- [Selected passage]

|BunnyGirl, IronRunt, and FrankenBro|
Wouldn't it be great if we had super powers? I love superheroes, in fact my kids are pretty darned convinced that I may be one (and who am I to dissuade them). I think this is where my fascination with learning and the brain first started. Here you have these larger than life characters that are just beyond extraordinary! Some had superpowers that you just can't ever dream of duplicating, but others LEARNED how to become awesome! In fact, it is their brain that makes them truly standout! That's within OUR reach!
Still, I used to wonder what made Ironman the cat's pajamas in a comic book world filled with tons of villians (and heroes) in armored suits similar to his. What set him apart was his brain! In his case, his TRUE superpower was his intellect. That is what allowed Stark to create his armored inventions in the first place (well that and a huge fortune, but let's not nitpick). That made him standout! Stark's brain brought him to the dance. Don't even get me started on Doctor Who (albeit not a comic book character). All he had was his intellect, a time machine that constantly left him stranded, and a really high tech screwdriver.
Superpowers we all possess (without the need to be bitten by radioactive spiders)
1. Laser Focus
It is a biological fact that we cannot learn if we do not give something our attention. We input the vast majority of information into our brains visually. Kids need to be mindful and constantly reminded that their line of sight guides their attention. If they want to study a flower or a bug, they must develop a laser focus and aim their vision at what they want to learn. If you get distracted by the dust bunny fluttering across the floor, then that is visual information you are inputting. It boils down to choice, and kids need to be aware of what they are choosing to focus on.
I've often asked my students what they want to accomplish during class. Their answers tend to be great! I want to learn <insert topic> or be able to <insert skill> well. So during instruction, when I see them drift off, I ask them to consider which will help them accomplish their goal...that loose piece of thread on their sock or the whatever it is we are getting done in class. When really pondering the choice, you'd be surprised how often they choose the right course. It is just a matter of getting them to use and develop their superpower of Laser Focus!

- [Task set]
a – For each statement, answer yes or no according to the superpowers post, and quote the words of the post that decide it: (i) people take in most information through sight; (ii) Doctor Who is a comic book character; (iii) Stark's true superpower was his armored suit.
b – Duplicate the superpowers post word for word, starting at "Superpowers we all" and ending after "to focus on.".
The listing after this point is separate material and has no connection to the superpowers post.

- [Supplied records]

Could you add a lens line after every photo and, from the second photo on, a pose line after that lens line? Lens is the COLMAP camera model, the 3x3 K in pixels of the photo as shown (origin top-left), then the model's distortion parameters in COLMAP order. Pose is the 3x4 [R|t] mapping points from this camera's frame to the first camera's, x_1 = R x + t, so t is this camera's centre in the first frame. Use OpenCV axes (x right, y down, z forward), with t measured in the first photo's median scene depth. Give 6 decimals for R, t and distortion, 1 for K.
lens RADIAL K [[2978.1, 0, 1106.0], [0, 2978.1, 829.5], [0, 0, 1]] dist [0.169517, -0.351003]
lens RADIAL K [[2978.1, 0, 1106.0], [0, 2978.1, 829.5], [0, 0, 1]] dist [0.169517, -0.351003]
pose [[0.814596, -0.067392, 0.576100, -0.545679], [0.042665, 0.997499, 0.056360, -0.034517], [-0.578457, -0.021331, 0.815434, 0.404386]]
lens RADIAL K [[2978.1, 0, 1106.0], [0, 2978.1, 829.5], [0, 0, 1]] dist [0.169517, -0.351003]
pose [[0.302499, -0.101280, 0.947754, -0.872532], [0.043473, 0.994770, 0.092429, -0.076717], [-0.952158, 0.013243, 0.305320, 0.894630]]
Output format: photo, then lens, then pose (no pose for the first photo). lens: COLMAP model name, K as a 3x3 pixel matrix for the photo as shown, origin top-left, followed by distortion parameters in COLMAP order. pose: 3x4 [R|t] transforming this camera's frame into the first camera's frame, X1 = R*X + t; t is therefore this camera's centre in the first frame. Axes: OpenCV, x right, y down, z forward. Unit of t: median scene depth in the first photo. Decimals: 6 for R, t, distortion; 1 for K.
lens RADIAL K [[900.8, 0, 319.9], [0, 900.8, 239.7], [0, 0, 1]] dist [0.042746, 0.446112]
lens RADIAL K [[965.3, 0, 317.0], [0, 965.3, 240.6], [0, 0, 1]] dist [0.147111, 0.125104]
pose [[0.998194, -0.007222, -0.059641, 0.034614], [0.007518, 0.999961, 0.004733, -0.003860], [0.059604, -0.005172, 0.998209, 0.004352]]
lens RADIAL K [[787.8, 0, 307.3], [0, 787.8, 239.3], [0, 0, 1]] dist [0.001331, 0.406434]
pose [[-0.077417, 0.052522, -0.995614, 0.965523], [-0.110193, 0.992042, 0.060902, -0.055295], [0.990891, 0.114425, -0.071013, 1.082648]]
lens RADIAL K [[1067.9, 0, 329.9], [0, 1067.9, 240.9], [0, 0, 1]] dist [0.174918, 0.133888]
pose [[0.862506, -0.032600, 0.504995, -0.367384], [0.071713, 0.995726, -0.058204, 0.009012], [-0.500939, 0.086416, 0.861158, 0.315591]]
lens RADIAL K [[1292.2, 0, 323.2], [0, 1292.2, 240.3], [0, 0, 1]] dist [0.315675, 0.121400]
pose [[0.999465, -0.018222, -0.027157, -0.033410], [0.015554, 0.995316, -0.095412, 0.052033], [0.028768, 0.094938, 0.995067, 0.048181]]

- [Written answers]
a –
(i) Yes: "We input the vast majority of information into our brains visually."
(ii) No: "albeit not a comic book character"
(iii) No: "his TRUE superpower was his intellect."

b –
Superpowers we all possess (without the need to be bitten by radioactive spiders)
1. Laser Focus
It is a biological fact that we cannot learn if we do not give something our attention. We input the vast majority of information into our brains visually. Kids need to be mindful and constantly reminded that their line of sight guides their attention. If they want to study a flower or a bug, they must develop a laser focus and aim their vision at what they want to learn. If you get distracted by the dust bunny fluttering across the floor, then that is visual information you are inputting. It boils down to choice, and kids need to be aware of what they are choosing to focus on.